Output the entries below exactly, from the first line to the line holding "Gameplay with a controller (Xbox", both included.

TASK INPUTS:
● ● ●

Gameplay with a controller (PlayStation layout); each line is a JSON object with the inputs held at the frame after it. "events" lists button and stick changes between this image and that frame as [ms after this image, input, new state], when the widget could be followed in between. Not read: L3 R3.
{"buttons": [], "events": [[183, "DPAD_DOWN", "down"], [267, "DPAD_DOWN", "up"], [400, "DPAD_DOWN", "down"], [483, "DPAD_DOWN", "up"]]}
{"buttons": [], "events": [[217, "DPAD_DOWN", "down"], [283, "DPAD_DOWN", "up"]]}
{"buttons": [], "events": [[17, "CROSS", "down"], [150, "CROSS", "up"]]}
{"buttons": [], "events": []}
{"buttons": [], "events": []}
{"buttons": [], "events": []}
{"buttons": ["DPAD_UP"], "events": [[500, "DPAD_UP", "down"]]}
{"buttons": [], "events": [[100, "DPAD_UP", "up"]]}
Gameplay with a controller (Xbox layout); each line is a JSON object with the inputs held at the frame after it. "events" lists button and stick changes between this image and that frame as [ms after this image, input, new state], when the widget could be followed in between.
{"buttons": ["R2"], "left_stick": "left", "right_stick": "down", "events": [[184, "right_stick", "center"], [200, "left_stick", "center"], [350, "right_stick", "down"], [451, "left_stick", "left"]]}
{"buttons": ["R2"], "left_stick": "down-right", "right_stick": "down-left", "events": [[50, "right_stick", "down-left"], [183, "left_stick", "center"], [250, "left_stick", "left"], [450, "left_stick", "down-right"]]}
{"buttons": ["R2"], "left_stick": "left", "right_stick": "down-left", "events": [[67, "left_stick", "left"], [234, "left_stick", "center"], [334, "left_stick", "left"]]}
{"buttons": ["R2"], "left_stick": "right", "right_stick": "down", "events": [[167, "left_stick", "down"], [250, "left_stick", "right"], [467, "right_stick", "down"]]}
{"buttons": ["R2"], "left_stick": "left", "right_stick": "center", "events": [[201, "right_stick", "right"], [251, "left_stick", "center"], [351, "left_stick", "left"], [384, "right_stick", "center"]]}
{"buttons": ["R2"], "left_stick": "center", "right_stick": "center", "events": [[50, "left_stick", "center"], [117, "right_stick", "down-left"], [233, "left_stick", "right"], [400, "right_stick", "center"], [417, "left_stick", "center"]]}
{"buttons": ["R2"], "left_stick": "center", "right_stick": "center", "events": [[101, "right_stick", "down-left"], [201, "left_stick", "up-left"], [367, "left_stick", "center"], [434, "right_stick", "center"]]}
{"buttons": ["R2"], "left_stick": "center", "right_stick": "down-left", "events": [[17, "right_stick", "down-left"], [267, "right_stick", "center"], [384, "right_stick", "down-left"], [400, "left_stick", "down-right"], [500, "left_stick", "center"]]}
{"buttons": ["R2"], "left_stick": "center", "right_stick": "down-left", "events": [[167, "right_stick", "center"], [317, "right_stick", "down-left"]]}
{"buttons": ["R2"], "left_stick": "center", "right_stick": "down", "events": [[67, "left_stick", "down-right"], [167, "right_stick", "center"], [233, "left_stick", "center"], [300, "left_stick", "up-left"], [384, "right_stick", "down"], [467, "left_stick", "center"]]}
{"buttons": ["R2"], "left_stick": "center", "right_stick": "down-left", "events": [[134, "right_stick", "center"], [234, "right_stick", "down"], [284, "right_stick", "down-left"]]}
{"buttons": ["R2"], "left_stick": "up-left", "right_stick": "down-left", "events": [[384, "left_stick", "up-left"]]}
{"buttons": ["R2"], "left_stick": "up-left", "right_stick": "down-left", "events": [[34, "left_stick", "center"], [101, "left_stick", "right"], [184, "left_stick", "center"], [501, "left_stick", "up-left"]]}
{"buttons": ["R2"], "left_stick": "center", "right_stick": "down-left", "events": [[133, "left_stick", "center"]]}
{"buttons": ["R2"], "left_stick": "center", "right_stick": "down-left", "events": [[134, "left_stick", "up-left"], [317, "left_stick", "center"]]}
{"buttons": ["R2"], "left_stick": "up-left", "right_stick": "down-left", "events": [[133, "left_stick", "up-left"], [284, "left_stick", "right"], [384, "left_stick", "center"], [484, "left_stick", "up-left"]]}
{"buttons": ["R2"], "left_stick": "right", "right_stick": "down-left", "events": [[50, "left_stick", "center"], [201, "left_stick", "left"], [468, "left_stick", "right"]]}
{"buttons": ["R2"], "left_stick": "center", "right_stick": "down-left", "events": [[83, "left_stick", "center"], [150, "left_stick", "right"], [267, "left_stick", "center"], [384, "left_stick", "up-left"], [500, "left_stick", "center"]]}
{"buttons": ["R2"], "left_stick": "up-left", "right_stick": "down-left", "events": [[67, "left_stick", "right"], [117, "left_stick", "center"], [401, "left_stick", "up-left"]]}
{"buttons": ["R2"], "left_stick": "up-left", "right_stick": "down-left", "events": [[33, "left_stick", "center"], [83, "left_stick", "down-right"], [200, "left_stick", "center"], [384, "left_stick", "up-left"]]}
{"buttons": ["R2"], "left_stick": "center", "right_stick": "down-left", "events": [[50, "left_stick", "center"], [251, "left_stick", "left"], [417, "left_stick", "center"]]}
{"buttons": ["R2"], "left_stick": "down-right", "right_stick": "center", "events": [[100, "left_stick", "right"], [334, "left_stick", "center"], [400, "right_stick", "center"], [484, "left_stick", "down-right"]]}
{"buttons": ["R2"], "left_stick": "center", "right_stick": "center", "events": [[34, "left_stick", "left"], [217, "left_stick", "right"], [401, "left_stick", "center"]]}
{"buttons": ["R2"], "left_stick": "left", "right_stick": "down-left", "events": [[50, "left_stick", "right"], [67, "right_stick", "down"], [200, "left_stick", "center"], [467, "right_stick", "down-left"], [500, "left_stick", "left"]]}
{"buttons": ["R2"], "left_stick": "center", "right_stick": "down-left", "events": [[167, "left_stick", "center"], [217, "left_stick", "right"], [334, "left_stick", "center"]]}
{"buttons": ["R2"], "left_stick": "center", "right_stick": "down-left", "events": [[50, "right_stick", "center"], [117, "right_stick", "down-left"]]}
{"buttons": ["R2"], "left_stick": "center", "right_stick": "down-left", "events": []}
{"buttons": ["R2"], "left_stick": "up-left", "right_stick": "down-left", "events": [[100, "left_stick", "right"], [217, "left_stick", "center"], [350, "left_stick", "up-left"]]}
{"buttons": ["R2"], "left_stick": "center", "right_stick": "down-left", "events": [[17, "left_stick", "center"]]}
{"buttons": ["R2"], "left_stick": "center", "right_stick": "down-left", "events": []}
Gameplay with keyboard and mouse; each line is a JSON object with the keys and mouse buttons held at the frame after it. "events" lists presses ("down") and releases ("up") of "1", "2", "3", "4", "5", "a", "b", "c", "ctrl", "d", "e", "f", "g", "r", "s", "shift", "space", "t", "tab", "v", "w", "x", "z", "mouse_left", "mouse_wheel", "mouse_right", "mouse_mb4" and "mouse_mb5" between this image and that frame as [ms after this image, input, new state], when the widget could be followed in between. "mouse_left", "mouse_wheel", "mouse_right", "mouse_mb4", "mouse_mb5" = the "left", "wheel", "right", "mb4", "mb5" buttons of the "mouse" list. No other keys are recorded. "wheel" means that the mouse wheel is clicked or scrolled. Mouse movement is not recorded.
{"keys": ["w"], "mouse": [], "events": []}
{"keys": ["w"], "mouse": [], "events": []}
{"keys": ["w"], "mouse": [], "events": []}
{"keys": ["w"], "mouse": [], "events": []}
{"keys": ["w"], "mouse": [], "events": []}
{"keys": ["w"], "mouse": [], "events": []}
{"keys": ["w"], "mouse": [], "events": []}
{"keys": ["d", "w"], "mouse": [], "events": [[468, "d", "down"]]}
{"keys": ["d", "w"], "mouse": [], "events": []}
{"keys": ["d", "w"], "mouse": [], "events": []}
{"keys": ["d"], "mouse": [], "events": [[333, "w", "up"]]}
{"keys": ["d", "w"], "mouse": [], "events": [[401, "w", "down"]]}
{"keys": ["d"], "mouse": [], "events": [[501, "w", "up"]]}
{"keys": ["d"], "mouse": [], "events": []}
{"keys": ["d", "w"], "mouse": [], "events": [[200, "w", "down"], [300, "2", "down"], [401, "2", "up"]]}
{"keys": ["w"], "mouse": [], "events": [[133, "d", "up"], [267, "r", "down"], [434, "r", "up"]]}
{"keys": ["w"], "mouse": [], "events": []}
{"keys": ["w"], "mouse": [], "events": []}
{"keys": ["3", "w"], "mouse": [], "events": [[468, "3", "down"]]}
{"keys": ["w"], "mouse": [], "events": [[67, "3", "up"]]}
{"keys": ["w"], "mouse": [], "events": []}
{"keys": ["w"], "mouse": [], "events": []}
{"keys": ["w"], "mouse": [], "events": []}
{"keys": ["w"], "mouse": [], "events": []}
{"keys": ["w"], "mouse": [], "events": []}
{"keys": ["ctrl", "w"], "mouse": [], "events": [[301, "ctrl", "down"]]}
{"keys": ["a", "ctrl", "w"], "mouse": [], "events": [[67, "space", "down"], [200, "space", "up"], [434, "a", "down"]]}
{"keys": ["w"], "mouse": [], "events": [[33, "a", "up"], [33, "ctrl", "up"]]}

● ● ●

RESPONSE AREA:
Gameplay with a controller (PlayStation layout); each line is a JSON object with the inputs held at the frame after it. "events" lists button and stick changes between this image and that frame as [ms after this image, input, new state], when the widget could be followed in between. Not read: L3 R3.
{"buttons": [], "events": [[183, "DPAD_DOWN", "down"], [267, "DPAD_DOWN", "up"], [400, "DPAD_DOWN", "down"], [483, "DPAD_DOWN", "up"]]}
{"buttons": [], "events": [[217, "DPAD_DOWN", "down"], [283, "DPAD_DOWN", "up"]]}
{"buttons": [], "events": [[17, "CROSS", "down"], [150, "CROSS", "up"]]}
{"buttons": [], "events": []}
{"buttons": [], "events": []}
{"buttons": [], "events": []}
{"buttons": ["DPAD_UP"], "events": [[500, "DPAD_UP", "down"]]}
{"buttons": [], "events": [[100, "DPAD_UP", "up"]]}
Gameplay with a controller (Xbox layout); each line is a JSON object with the inputs held at the frame after it. "events" lists button and stick changes between this image and that frame as [ms after this image, input, new state], when the widget could be followed in between.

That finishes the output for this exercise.